- **DATA TO USE**
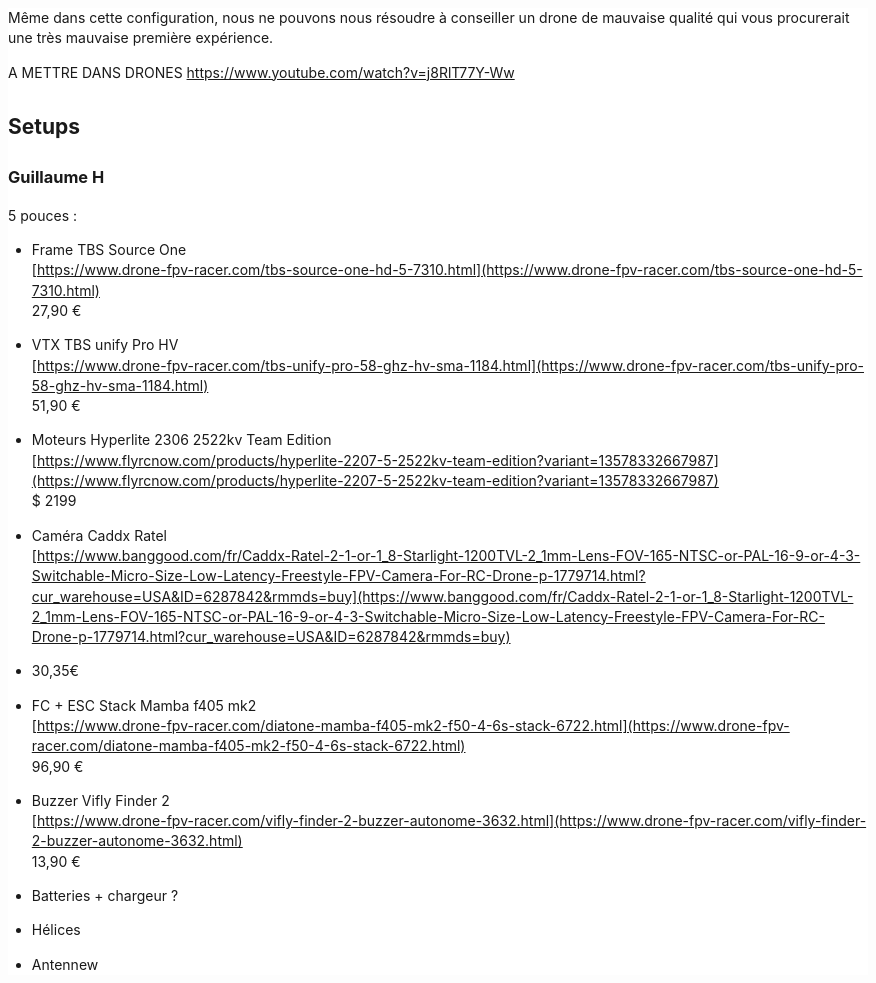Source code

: Même dans cette configuration, nous ne pouvons nous résoudre à conseiller un drone de mauvaise qualité qui vous procurerait une très mauvaise première expérience.




A METTRE DANS DRONES
https://www.youtube.com/watch?v=j8RlT77Y-Ww


      

## Setups

### Guillaume H

5 pouces :

-   Frame TBS Source One  
    [https://www.drone-fpv-racer.com/tbs-source-one-hd-5-7310.html](https://www.drone-fpv-racer.com/tbs-source-one-hd-5-7310.html)  
    27,90 €
    
-   VTX TBS unify Pro HV  
    [https://www.drone-fpv-racer.com/tbs-unify-pro-58-ghz-hv-sma-1184.html](https://www.drone-fpv-racer.com/tbs-unify-pro-58-ghz-hv-sma-1184.html)  
    51,90 €
    
-   Moteurs Hyperlite 2306 2522kv Team Edition  
    [https://www.flyrcnow.com/products/hyperlite-2207-5-2522kv-team-edition?variant=13578332667987](https://www.flyrcnow.com/products/hyperlite-2207-5-2522kv-team-edition?variant=13578332667987)  
    $ 2199
    
-   Caméra Caddx Ratel  
    [https://www.banggood.com/fr/Caddx-Ratel-2-1-or-1_8-Starlight-1200TVL-2_1mm-Lens-FOV-165-NTSC-or-PAL-16-9-or-4-3-Switchable-Micro-Size-Low-Latency-Freestyle-FPV-Camera-For-RC-Drone-p-1779714.html?cur_warehouse=USA&ID=6287842&rmmds=buy](https://www.banggood.com/fr/Caddx-Ratel-2-1-or-1_8-Starlight-1200TVL-2_1mm-Lens-FOV-165-NTSC-or-PAL-16-9-or-4-3-Switchable-Micro-Size-Low-Latency-Freestyle-FPV-Camera-For-RC-Drone-p-1779714.html?cur_warehouse=USA&ID=6287842&rmmds=buy)
    
-   30,35€
    
-   FC + ESC Stack Mamba f405 mk2  
    [https://www.drone-fpv-racer.com/diatone-mamba-f405-mk2-f50-4-6s-stack-6722.html](https://www.drone-fpv-racer.com/diatone-mamba-f405-mk2-f50-4-6s-stack-6722.html)  
    96,90 €
    
-   Buzzer Vifly Finder 2  
    [https://www.drone-fpv-racer.com/vifly-finder-2-buzzer-autonome-3632.html](https://www.drone-fpv-racer.com/vifly-finder-2-buzzer-autonome-3632.html)  
    13,90 €
    
-   Batteries + chargeur ?
    
-   Hélices
    
-   Antennew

- **THE PROBLEM**
Revise the data from the line containing "A METTRE DANS DRONES" through the end of the data, replacing "Vifly Finder 2" with "Vifly Finder Mini" and leaving everything else unchanged.

- **RESULT**
A METTRE DANS DRONES
https://www.youtube.com/watch?v=j8RlT77Y-Ww


      

## Setups

### Guillaume H

5 pouces :

-   Frame TBS Source One  
    [https://www.drone-fpv-racer.com/tbs-source-one-hd-5-7310.html](https://www.drone-fpv-racer.com/tbs-source-one-hd-5-7310.html)  
    27,90 €
    
-   VTX TBS unify Pro HV  
    [https://www.drone-fpv-racer.com/tbs-unify-pro-58-ghz-hv-sma-1184.html](https://www.drone-fpv-racer.com/tbs-unify-pro-58-ghz-hv-sma-1184.html)  
    51,90 €
    
-   Moteurs Hyperlite 2306 2522kv Team Edition  
    [https://www.flyrcnow.com/products/hyperlite-2207-5-2522kv-team-edition?variant=13578332667987](https://www.flyrcnow.com/products/hyperlite-2207-5-2522kv-team-edition?variant=13578332667987)  
    $ 2199
    
-   Caméra Caddx Ratel  
    [https://www.banggood.com/fr/Caddx-Ratel-2-1-or-1_8-Starlight-1200TVL-2_1mm-Lens-FOV-165-NTSC-or-PAL-16-9-or-4-3-Switchable-Micro-Size-Low-Latency-Freestyle-FPV-Camera-For-RC-Drone-p-1779714.html?cur_warehouse=USA&ID=6287842&rmmds=buy](https://www.banggood.com/fr/Caddx-Ratel-2-1-or-1_8-Starlight-1200TVL-2_1mm-Lens-FOV-165-NTSC-or-PAL-16-9-or-4-3-Switchable-Micro-Size-Low-Latency-Freestyle-FPV-Camera-For-RC-Drone-p-1779714.html?cur_warehouse=USA&ID=6287842&rmmds=buy)
    
-   30,35€
    
-   FC + ESC Stack Mamba f405 mk2  
    [https://www.drone-fpv-racer.com/diatone-mamba-f405-mk2-f50-4-6s-stack-6722.html](https://www.drone-fpv-racer.com/diatone-mamba-f405-mk2-f50-4-6s-stack-6722.html)  
    96,90 €
    
-   Buzzer Vifly Finder Mini  
    [https://www.drone-fpv-racer.com/vifly-finder-2-buzzer-autonome-3632.html](https://www.drone-fpv-racer.com/vifly-finder-2-buzzer-autonome-3632.html)  
    13,90 €
    
-   Batteries + chargeur ?
    
-   Hélices
    
-   Antennew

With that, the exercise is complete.